Dataset items:
▬▬▬▬▬▬

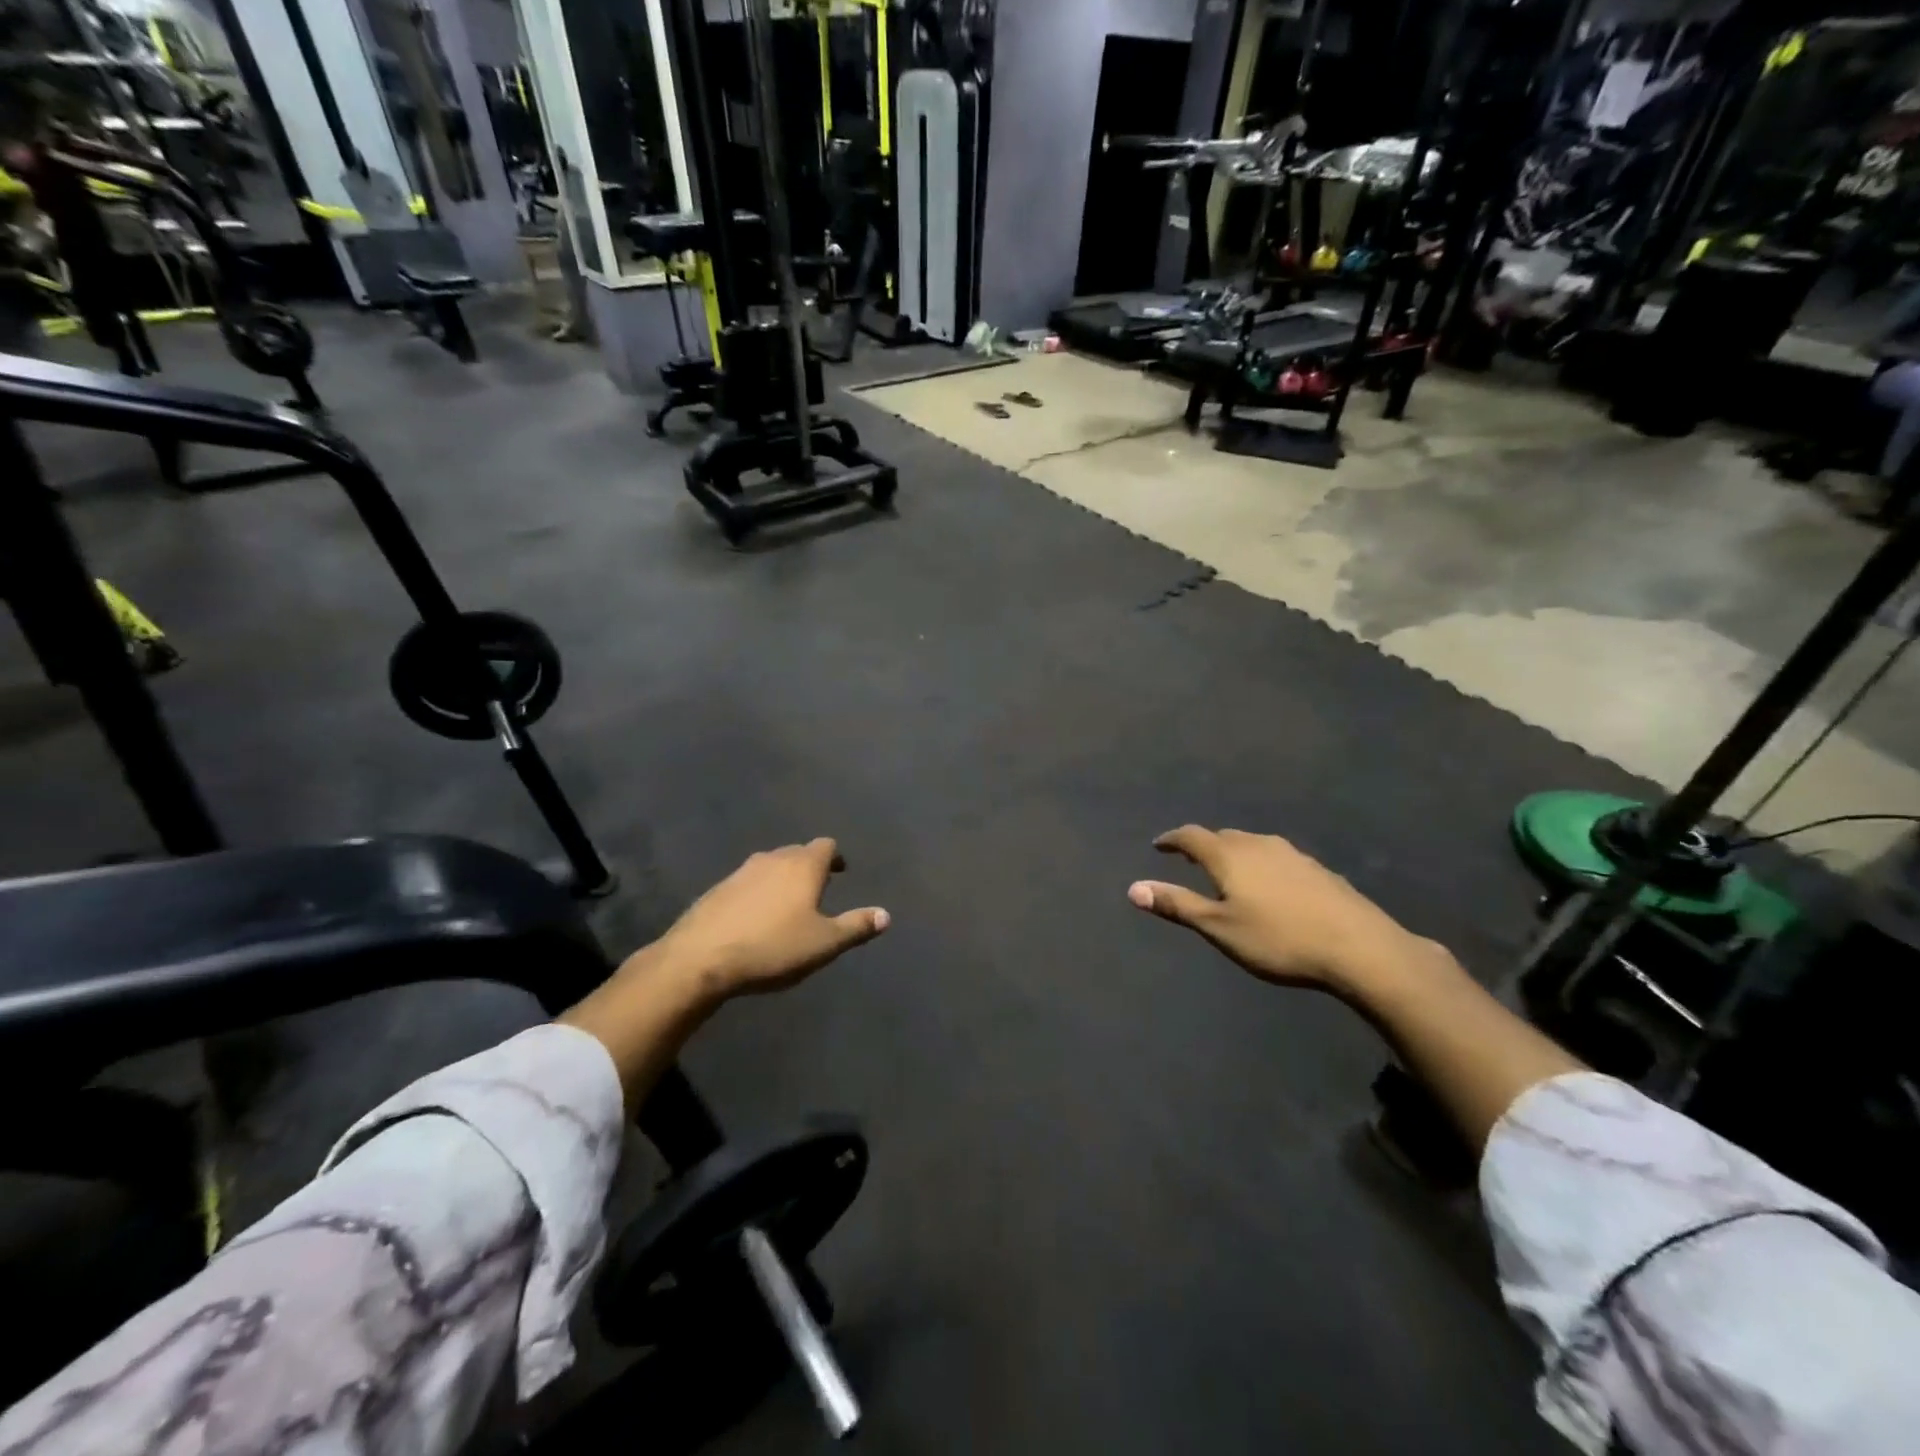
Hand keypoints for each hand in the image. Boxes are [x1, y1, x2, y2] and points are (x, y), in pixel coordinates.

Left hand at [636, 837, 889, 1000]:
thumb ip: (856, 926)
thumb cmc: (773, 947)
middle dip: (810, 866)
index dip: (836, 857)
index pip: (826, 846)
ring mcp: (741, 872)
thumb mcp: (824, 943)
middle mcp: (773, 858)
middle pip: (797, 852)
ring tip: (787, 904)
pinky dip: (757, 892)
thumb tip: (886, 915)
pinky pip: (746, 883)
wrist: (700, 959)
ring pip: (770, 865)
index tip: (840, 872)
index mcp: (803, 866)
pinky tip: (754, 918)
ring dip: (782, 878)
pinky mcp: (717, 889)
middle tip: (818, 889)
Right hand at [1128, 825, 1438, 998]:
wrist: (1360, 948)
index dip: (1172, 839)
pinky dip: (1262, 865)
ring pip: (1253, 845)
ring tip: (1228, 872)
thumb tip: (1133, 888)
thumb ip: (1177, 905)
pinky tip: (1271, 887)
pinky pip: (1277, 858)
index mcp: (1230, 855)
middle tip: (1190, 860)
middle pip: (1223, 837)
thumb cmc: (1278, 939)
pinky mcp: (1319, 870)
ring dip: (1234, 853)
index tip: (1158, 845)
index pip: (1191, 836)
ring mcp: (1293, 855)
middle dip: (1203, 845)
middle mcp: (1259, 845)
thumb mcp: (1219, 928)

▬▬▬▬▬▬

**PROBLEM TO SOLVE**
Check the entries above line by line and return each one containing the word "middle".

**SOLUTION FOR THIS PROBLEM**
middle dip: (810, 866)
middle mcp: (773, 858)
middle pip: (797, 852)
middle tip: (818, 889)
middle tip: (1190, 860)
middle pip: (1223, 837)
middle dip: (1203, 845)
middle mcp: (1259, 845)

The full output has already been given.